Emerging optical networks must carry burgeoning Internet traffic and will require many more optical components (and different types of components) than the initial point-to-point systems. The complexity of networks with 80 to 160 channels means that hundreds of discrete optical devices are required. One approach to reducing the cost per function of optical components is to integrate multiple functions in a single package. Fairly complex optical integrated circuits already have been developed in the form of arrayed waveguide gratings (AWGs) for dense wavelength-division multiplexing (DWDM). The AWGs are optical circuits fabricated from waveguides arranged on a silicon wafer and are made using well-established tools and techniques from the semiconductor industry.

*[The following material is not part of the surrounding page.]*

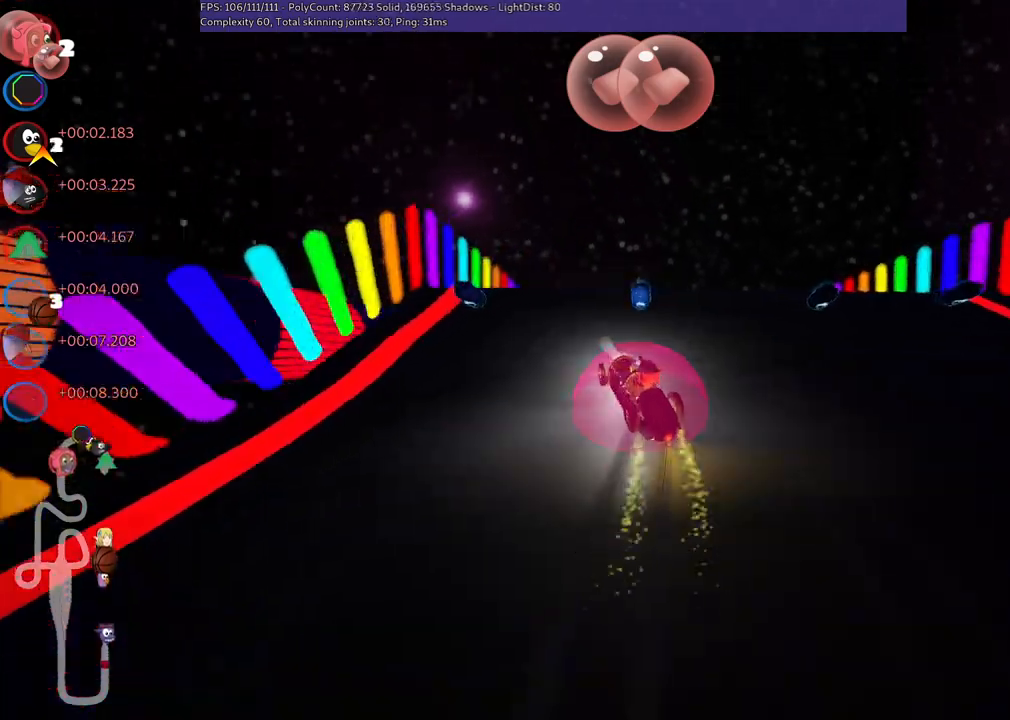
{"keys": ["m", "right", "up"], "events": [[67, "left", "up"]]}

To be successful, integrated devices, such as AWGs, must provide greatly reduced cost per function without sacrificing the performance necessary for demanding telecom applications. Key performance parameters are insertion loss, crosstalk, uniformity, and polarization-dependent loss (PDL). Equally important for overall system performance are polarization-mode dispersion (PMD) and group-delay dispersion. Although sometimes not mentioned, these parameters are critical for networks operating at OC-192 and above.

Arrayed waveguide gratings

Since AWGs were first proposed by Smit in 1988, extensive work has gone into applying them to DWDM.1,2,3 They represent, in and of themselves, a fairly high degree of integration. Commercial AWGs are available with 40 channels, each spaced at 50 or 100 GHz. The same function performed with thin-film filters would require 39 or more different filters, each with its associated beam expansion and re-focusing optics, or more than 120-piece parts. Laboratory demonstrations of AWGs with 128 and 256 channels spaced at 25 GHz have shown that AWGs can scale to even higher channel counts.4,5 Furthermore, the insertion loss of an AWG does not increase linearly with channel count as it does for thin-film filters and for fiber Bragg gratings (FBGs) (also see page 41). The AWGs have the best cost/performance ratio at high channel counts. When viewed from the perspective of what is placed on the chip, the level of integration is also impressive (see Fig. 1).

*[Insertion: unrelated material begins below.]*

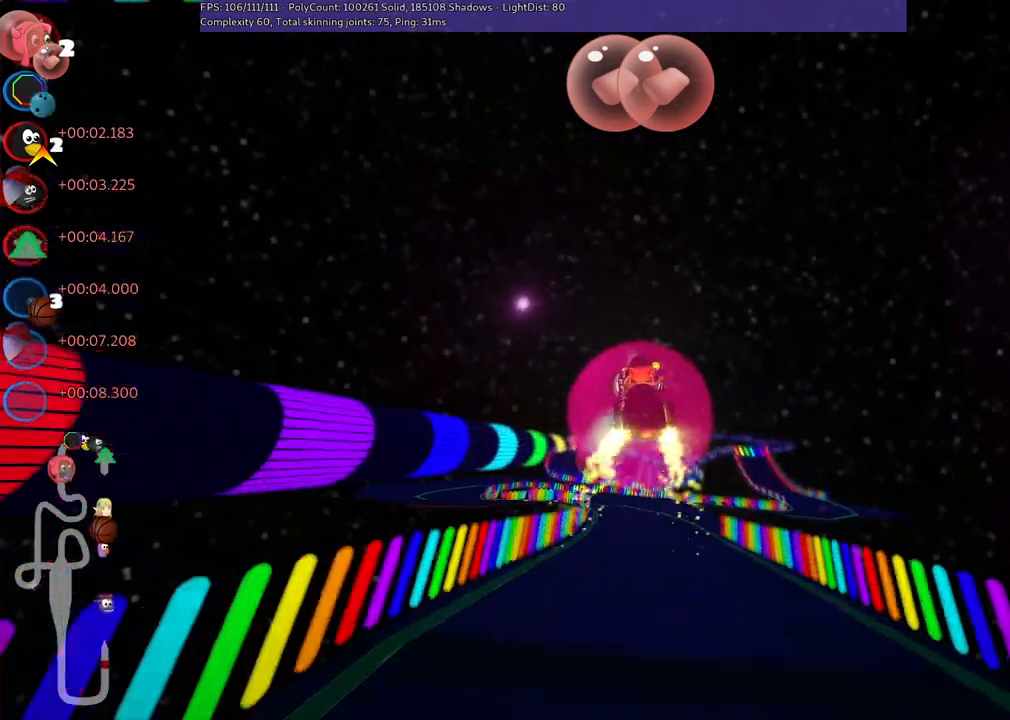
{"keys": ["left", "m", "up"], "events": [[83, "left", "down"], [317, "right", "up"]]}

For the AWG to operate properly, each of the more than 100 optical elements on the chip must perform precisely. Such is the power of semiconductor manufacturing techniques that, once the design is correct and the manufacturing process stable, these integrated optical circuits can be manufactured reliably in high volume.

The shape of the AWG filter passband versus wavelength can be altered by changing details of the lens region and the transition to the waveguide array (see Fig. 2). The "regular" or "Gaussian" passband exhibits the lowest loss at the peak but is very "pointy," requiring greater stabilization of the laser wavelength. Furthermore, for applications in which the light passes through several AWGs (such as in optical add/drop multiplexing) the multiplicative effect of the filtering function reduces the passband to almost nothing. An alternative to the Gaussian passband shape is the "flat top" or "wide band" shape, which has a uniform insertion loss across it and is therefore not as sensitive to laser drift or cascaded filters as is the "Gaussian" one. However, the loss in a wide-band device is, of necessity, somewhat higher (about 2 to 3 dB) than that in a Gaussian one.

Crosstalk and insertion loss

As with any filter, AWGs do not perform their wavelength selection function perfectly. The data show that the bandpass filter functions do not become infinitely small (see Fig. 2). Instead, the curves level out and form what is called the noise floor. This causes some of the light from one channel to leak into other channels, where it causes noise and crosstalk.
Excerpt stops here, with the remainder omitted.